Gene Therapy for Metastatic Melanoma - This gene therapy can produce complete remission of metastatic melanoma in mice. Researchers at the Indiana University School of Medicine have used a modified lentivirus, a potent and viable viral vector, to introduce a potent anti-melanoma T cell receptor genes into the hematopoietic stem cells (bone marrow cells producing all blood and immune system cells) of mice. The T cell gene works to recognize a specific protein found on the surface of melanoma. It is isolated and cloned from a patient with melanoma. The genetically modified stems cells are then transplanted directly back into the hosts and found to eradicate metastatic melanoma for the entire life time of the mice.(Citataion 28)

Gene Therapy Treatment for Color Blindness - As reported in the journal Nature, researchers were able to successfully treat color blindness in monkeys, a treatment which holds immense potential for correcting this condition in human beings. In monkeys, full color vision requires two versions of the opsin gene carried on the X chromosome. One of the versions codes for a red-detecting photoreceptor. The other version codes for a green-detecting photoreceptor.

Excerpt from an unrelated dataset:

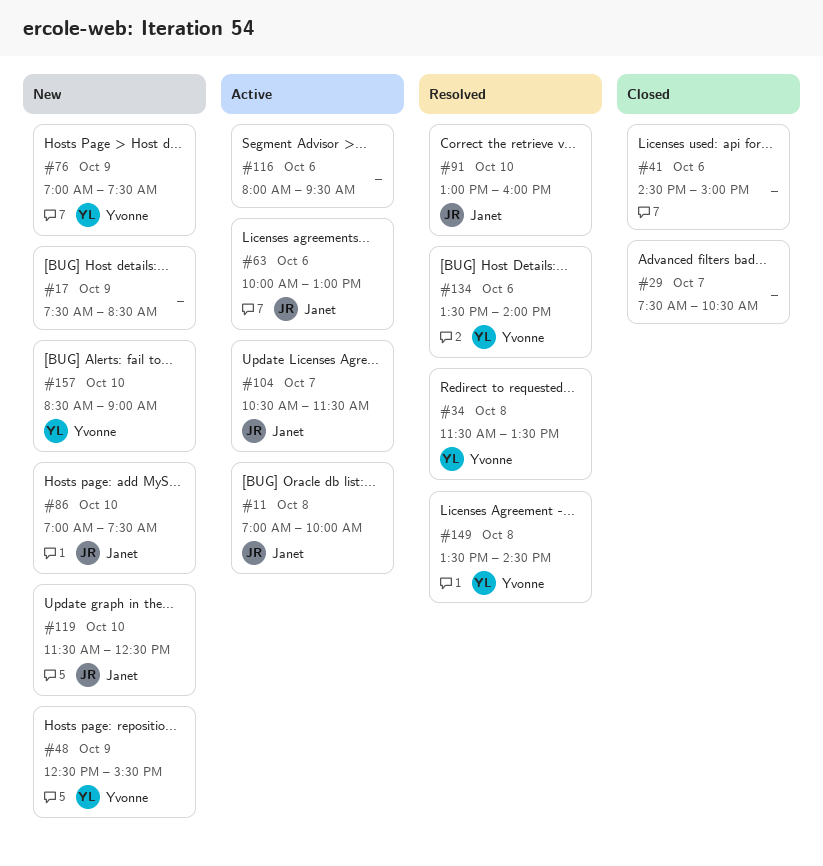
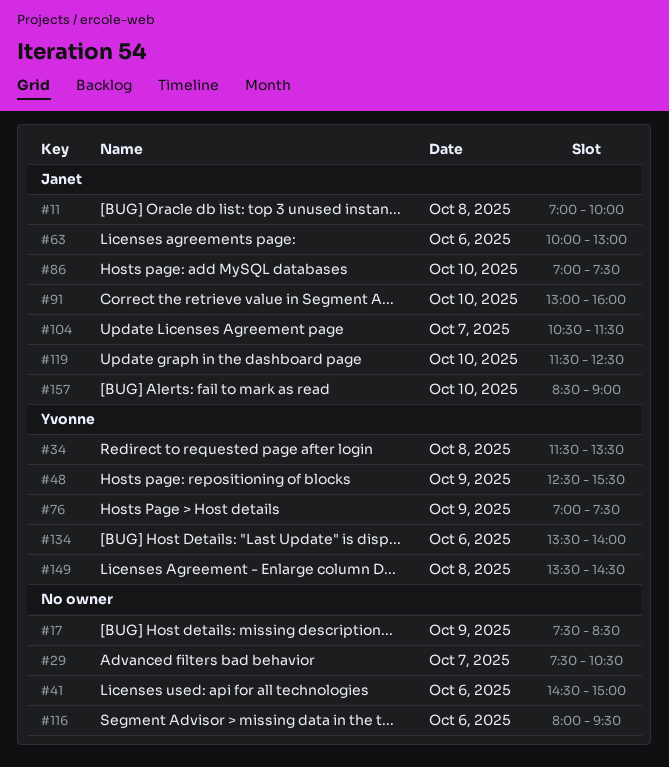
#157, owner: Yvonne -> Janet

As the male monkeys have only one X chromosome, they carry only one version of the gene and thus, they are inevitably red–green color blind. A similar type of deficiency accounts for most common form of dichromatic color blindness in humans. The researchers introduced human form of the red-detecting opsin gene into a viral vector, and injected the virus behind the retina of two male squirrel monkeys. After 20 weeks, the monkeys' color skills improved dramatically. Jay Neitz, of the University of Washington, Seattle, who was a member of the team which carried out the treatment, remarked, “Here is an animal that is a perfect model for the human condition.”(Citation 29)

Gene Therapy for Inherited Blindness - Researchers from UCL Institute of Ophthalmology and Moorfields Eye Hospital NIHR Biomedical Research Centre have demonstrated an experimental treatment which can improve sight for a type of inherited blindness.(Citation 30)

Gene Therapy + Nano-Particle Treatment for Cancer - Researchers from UCL Institute of Ophthalmology and Moorfields Eye Hospital NIHR Biomedical Research Centre have demonstrated an experimental treatment which can improve sight for a type of inherited blindness.